◆ What you should do
Write out every line of text in the data below word for word, leaving out the pictures.

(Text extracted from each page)

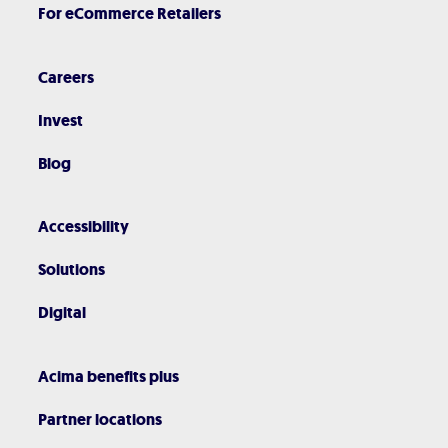
For eCommerce Retailers
Careers
Invest
Blog
Accessibility
Solutions
Digital
Acima benefits plus
Partner locations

◆ Exercise solution
For eCommerce Retailers
Careers
Invest
Blog
Accessibility
Solutions
Digital
Acima benefits plus
Partner locations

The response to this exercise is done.